Sidenote but this might be the best photo in the history of computing. Taken by Peter Morgan for Reuters.
They Couldn’t Noscope An Elephant At This Dist-
In the mid-nineties, chess legend Garry Kasparov played IBM’s Deep Blue supercomputer in a chess series. In 1996 Kasparov had won, 4-2, but in the 1997 rematch he lost 3.5-2.5. The history of the matchup is fascinating to me, because so much of the mystique and drama surrounding it has nothing to do with advances in AI and everything to do with culture, human flaws, and media. There’s a reading of the matchup that concludes Kasparov lost the rematch because he was essential put ‚on tilt‘ by Deep Blue, who made an inexplicable move that was likely caused by a bug in its programming. In other words, the AI did something wrong, Kasparov was so confused by this that he got stressed thinking he was being outplayed, and then messed up (I should stress – this is an interpretation on my part, but it’s definitely a possible explanation).

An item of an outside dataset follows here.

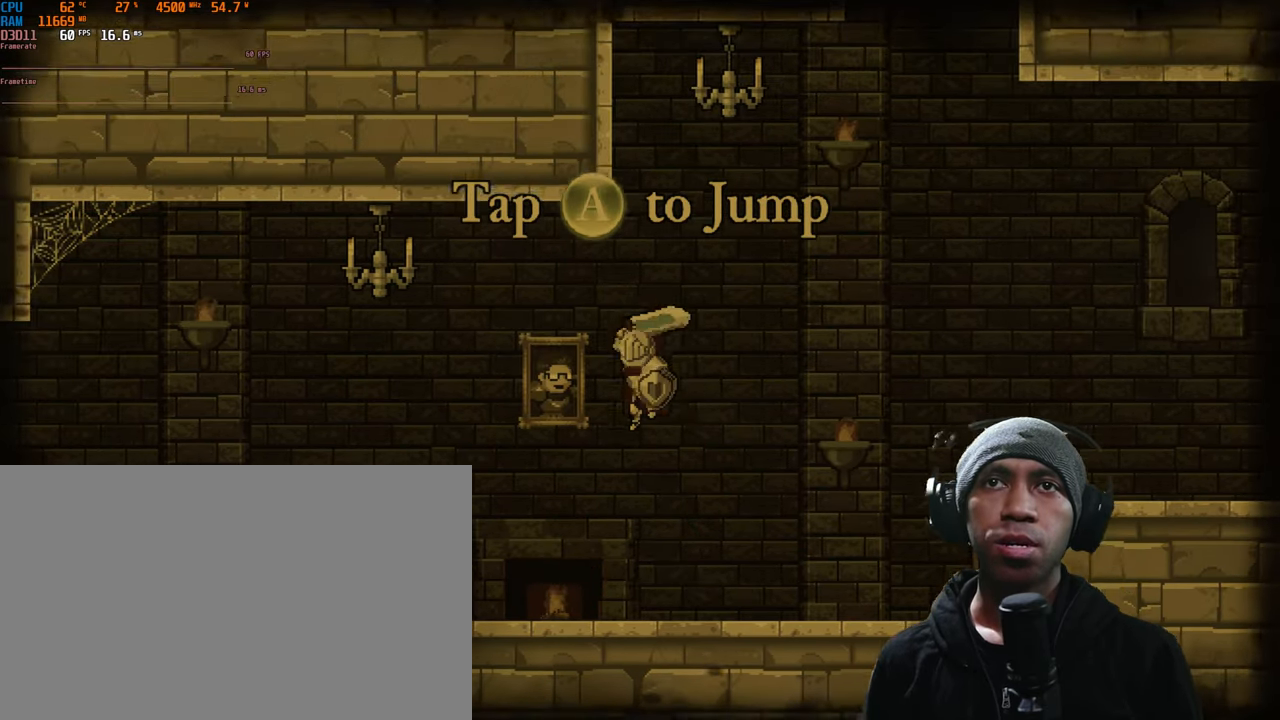
{"dt_ms": 500, "buttons": [], "left_stick": "center", "right_stick": "center", "events": [[16, "X", "up"], [100, "X", "down"], [216, "X", "up"]]}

Kasparov was initially very critical of Deep Blue, even accusing IBM of cheating, but over time became more philosophical about the loss. Among other things, he became a proponent of Centaur Chess, a chess format where humans and AI were paired up, and played against other human-AI pairs. One of the curious properties of Centaur Chess was that a Human-AI pair performed better than an AI working on its own. If you’re a journalist, a researcher, or just a worried chess player, it’s a delightful metaphor for the future of humanity. Unfortunately, most available evidence suggests this is no longer true, and experts at Centaur Go (working on the same principle) say they believe solo AI players outperform Centaur teams. The myth of perfect harmony, though poetic and lovely, did not hold for very long. We invested a lot of money into designing AI to be good at playing certain games, and it turned out we succeeded pretty well. It would have been far stranger if we failed to outperform humans, really.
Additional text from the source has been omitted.